Out of those ten patterns, one survived contact with real use, and it was the least impressive. Build on a platform instead of inside a closed swarm. Write a GitHub issue, point a single agent at it, let it work on its own branch, and review the result like any pull request. GitHub's issues and branches held the structure and the memory my fleet kept failing to invent for itself. Lean on a platform's primitives and the work holds together; keep it all running in one closed place and it ships fast and brittle. I tore the fleet down for that reason and rebuilt around a single agent with a workflow engine as its hands. The problem was never the model. It was asking a structureless swarm to do the job a team does, or that one careful agent on a real platform does, because the platform already holds the structure.

The most impressive thing was the one nobody wanted

The fleet was only half of what the budget bought. With money that felt limitless I built the rest of the art of the possible too. An AI that gave the presentation itself, in different voices, pulling charts onto the screen as it talked.
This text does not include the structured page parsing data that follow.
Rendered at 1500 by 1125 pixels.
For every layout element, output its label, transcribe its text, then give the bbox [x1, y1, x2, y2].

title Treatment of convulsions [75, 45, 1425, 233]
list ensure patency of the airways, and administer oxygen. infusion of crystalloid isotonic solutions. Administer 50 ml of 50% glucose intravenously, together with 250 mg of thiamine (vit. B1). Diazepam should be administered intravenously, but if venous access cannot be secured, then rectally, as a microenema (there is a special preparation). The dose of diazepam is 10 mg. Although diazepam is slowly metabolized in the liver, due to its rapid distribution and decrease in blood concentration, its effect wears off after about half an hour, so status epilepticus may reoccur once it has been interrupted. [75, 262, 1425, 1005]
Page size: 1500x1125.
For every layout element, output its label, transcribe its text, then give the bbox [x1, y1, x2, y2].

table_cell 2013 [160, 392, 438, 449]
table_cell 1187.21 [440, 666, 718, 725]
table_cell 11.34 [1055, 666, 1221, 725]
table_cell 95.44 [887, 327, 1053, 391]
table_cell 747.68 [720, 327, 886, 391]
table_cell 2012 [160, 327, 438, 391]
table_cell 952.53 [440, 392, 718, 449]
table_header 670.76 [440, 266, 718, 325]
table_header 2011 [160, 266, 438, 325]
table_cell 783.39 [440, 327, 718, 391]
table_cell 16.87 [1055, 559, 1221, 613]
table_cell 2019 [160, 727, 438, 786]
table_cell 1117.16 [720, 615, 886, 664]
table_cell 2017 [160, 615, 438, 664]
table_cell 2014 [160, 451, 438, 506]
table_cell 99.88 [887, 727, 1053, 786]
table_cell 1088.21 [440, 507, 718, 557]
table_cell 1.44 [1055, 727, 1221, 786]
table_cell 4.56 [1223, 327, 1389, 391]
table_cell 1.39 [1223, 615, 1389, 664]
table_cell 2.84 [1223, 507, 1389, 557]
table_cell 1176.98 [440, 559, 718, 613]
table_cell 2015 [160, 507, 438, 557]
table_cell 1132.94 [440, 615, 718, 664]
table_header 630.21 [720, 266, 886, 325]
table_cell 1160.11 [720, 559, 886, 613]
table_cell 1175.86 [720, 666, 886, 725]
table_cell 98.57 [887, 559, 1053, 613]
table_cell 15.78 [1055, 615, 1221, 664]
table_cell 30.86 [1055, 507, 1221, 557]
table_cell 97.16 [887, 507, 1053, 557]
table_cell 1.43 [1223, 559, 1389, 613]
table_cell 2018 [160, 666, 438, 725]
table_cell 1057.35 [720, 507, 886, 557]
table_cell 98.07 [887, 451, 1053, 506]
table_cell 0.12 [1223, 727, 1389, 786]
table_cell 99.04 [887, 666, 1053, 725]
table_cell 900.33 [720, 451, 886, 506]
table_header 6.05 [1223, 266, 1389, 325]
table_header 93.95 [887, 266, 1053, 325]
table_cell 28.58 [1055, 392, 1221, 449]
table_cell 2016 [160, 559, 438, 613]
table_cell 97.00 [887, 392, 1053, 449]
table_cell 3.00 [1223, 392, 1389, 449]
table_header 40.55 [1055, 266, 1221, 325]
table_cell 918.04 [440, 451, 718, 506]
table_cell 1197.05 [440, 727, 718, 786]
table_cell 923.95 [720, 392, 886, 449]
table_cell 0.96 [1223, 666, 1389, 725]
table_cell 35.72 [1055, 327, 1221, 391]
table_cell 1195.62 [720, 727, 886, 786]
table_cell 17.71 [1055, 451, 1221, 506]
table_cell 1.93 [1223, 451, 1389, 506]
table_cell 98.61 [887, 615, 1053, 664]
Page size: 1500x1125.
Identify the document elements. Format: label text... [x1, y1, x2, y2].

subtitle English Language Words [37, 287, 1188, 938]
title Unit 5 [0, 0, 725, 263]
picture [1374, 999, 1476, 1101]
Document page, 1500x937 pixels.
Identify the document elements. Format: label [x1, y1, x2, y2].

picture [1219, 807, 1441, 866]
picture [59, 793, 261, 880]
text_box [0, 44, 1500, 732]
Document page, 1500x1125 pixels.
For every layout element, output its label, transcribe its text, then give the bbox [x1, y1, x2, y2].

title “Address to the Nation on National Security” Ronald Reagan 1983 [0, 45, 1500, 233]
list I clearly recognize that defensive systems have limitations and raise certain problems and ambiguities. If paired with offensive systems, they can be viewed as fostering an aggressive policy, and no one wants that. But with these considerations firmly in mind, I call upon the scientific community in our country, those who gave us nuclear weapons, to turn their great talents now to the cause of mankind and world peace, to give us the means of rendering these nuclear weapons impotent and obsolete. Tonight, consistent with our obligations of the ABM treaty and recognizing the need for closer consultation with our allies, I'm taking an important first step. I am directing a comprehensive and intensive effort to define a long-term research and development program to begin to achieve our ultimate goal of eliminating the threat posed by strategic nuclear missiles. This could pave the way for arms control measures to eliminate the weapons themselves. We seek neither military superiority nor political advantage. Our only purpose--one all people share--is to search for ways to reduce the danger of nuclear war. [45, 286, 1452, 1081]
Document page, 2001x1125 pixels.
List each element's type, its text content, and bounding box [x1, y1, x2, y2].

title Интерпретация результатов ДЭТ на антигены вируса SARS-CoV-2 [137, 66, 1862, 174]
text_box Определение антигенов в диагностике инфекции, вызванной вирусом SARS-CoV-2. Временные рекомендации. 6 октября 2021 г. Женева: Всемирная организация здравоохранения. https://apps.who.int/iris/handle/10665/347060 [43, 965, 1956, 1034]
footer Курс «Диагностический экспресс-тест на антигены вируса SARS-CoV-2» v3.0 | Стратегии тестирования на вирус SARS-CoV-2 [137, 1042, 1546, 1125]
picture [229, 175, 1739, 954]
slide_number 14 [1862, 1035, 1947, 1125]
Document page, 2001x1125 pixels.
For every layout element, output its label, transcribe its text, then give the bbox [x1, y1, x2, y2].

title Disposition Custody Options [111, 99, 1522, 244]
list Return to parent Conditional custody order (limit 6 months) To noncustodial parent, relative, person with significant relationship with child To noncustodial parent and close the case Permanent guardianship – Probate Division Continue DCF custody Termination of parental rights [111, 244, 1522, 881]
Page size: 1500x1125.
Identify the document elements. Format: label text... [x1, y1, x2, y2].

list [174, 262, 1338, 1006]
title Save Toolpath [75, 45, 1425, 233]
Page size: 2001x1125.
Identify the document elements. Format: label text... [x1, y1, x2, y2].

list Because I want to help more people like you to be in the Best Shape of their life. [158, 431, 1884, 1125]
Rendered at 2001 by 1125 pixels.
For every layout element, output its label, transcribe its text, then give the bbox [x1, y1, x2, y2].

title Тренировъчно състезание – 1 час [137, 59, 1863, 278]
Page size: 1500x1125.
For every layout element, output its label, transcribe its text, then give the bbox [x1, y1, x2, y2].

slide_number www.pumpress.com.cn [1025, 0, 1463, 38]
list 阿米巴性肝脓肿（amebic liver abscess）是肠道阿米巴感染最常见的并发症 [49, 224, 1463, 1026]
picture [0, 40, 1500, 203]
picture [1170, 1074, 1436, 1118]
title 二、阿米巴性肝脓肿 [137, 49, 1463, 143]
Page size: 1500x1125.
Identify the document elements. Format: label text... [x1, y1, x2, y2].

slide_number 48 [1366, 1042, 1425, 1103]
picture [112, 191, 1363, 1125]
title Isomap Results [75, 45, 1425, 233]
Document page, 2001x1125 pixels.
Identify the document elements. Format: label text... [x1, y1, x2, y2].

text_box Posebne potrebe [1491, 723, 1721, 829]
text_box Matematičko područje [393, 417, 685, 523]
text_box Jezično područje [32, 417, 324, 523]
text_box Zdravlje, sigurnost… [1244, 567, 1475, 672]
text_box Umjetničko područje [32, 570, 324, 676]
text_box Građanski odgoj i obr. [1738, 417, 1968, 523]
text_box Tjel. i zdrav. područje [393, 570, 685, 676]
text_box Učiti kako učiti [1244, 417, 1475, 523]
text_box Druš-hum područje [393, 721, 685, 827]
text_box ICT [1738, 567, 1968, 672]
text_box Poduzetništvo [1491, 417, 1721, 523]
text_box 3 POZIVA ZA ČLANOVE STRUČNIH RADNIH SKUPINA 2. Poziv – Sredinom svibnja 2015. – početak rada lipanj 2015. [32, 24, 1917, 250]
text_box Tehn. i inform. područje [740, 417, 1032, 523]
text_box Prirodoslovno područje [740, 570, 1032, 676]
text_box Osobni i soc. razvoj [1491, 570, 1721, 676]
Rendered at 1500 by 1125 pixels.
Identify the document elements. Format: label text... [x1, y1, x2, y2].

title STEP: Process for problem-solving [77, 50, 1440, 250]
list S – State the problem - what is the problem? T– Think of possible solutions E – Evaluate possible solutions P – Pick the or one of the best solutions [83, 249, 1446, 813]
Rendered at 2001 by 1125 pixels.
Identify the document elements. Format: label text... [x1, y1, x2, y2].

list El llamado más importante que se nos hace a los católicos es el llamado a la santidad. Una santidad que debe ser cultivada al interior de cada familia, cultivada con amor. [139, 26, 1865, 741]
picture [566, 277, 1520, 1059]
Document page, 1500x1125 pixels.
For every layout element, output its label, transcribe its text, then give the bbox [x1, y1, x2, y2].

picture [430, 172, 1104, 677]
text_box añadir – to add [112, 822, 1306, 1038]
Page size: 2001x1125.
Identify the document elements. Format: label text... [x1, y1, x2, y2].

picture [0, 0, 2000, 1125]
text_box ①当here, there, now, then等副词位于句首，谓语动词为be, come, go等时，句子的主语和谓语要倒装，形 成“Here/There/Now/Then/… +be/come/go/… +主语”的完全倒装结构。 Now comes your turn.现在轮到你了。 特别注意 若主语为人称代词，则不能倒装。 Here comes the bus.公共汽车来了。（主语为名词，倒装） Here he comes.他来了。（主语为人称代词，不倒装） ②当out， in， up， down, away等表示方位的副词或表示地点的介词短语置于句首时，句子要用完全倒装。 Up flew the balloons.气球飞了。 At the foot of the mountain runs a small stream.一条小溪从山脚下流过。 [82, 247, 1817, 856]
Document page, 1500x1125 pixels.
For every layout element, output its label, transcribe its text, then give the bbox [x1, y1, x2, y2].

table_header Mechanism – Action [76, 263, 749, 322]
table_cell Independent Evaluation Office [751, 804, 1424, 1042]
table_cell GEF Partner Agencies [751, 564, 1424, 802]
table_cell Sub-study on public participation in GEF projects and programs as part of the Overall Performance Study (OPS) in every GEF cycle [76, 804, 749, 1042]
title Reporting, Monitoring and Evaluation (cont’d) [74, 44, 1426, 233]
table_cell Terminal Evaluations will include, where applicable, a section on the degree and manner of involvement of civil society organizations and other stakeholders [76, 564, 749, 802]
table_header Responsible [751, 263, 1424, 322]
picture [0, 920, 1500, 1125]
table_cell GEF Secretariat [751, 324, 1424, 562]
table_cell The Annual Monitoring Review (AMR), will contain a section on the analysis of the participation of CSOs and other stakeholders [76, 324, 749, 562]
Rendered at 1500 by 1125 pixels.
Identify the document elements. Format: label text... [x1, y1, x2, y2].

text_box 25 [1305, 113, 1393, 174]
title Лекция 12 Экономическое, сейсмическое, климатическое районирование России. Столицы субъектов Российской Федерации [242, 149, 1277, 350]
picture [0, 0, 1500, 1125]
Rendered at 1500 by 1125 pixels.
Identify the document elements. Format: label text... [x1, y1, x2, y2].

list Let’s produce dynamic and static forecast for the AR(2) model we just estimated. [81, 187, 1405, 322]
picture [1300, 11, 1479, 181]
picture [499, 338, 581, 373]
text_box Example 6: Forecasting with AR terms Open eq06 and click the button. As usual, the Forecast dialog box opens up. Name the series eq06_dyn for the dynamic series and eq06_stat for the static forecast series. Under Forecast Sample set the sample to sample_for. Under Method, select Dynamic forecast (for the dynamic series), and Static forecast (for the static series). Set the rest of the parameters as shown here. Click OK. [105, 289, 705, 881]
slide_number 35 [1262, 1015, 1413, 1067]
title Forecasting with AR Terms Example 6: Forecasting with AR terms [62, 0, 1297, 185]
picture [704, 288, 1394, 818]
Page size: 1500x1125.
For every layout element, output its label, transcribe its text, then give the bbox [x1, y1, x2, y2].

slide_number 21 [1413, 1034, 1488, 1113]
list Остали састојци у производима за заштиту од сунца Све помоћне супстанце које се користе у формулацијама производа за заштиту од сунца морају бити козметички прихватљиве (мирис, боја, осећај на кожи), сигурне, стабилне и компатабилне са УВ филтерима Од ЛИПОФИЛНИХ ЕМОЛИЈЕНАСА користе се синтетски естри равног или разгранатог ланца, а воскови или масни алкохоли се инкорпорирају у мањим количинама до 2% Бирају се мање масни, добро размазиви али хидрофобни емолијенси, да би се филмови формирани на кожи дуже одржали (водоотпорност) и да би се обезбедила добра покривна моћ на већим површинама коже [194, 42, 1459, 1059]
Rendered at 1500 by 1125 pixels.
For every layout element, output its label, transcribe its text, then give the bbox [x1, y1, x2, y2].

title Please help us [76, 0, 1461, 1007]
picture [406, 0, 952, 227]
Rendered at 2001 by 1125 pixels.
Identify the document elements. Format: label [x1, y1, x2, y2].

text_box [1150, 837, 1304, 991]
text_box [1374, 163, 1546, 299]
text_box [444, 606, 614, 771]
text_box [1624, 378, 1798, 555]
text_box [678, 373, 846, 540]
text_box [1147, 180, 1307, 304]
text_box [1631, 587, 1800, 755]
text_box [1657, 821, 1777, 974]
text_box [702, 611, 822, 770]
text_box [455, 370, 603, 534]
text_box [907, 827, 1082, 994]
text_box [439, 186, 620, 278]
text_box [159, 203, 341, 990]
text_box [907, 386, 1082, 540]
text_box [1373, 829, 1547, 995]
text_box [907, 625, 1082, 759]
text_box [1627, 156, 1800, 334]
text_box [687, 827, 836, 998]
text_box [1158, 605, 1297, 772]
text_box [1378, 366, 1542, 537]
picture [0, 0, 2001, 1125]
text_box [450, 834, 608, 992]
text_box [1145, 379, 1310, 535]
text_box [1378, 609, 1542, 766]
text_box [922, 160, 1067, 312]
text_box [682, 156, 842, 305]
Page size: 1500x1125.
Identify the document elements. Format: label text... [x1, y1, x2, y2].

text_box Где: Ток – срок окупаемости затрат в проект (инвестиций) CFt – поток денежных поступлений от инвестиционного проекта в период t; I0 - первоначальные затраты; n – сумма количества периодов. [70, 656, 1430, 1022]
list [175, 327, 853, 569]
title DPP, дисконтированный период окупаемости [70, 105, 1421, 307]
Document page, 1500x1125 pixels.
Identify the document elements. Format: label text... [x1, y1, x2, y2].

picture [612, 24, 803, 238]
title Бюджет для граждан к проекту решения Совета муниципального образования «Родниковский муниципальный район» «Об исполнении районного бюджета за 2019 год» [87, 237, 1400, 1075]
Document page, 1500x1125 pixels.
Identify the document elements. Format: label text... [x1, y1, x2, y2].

Agents that clicked through a site, filled in the forms, and stood between a person and the software like an interpreter. The demos were real, they answered questions live, and they impressed the room. Almost nobody wanted them. The partner whose deck it was still wanted to give the talk himself, impressive AI or not. I had built an experience no one had asked for and no one was quite ready for, and I had paid a lot to find that out.

What the budget actually bought

Underneath the failures there was a real thing, and I do not want to bury it. With the right person driving, one of us did the work of two or three engineers, easily. Not a loose swarm, not a demo, but one experienced person who knew what good looked like, using AI hard. That part is real and it is not going away. What the budget would not buy was the rest: the part where impressive becomes wanted, and the part where it runs without that person. You pay for those separately, in tuition. By late May, Fortune had written tokenmaxxing's obituary: over, no return. The verdict is too tidy. The gain is real and the autonomy is not, and learning to tell them apart is the whole job.

Someone else paid for it

That gain has a cost I do not get to round off. One person doing the work of two or three is also two or three people who used to do that work and now do not. I used to run projects with budgets that paid engineers in India, and what ended those wires was the part that worked, not the part that failed. The team I am describing cost about fifty thousand dollars a quarter; their work now takes one person and a token bill. The money was not saved so much as moved, and where it lands is not a household. They were real people doing real work, and I am not going to dress that up.

The meter never stopped

So I keep experimenting, because at this speed standing still is its own expensive mistake. But I treat the budget as real now, even when it arrives labeled unlimited, because unlimited is a story you tell yourself. The meter never stopped; it only felt like it did. Some of what it bought was real and a lot of it was waste, and the invoice will not tell you which. It files next to the software renewals, which is how you stop noticing it used to pay someone.

Some operational details in these essays have been changed for narrative or privacy reasons. The arguments, the numbers, and the lessons are real.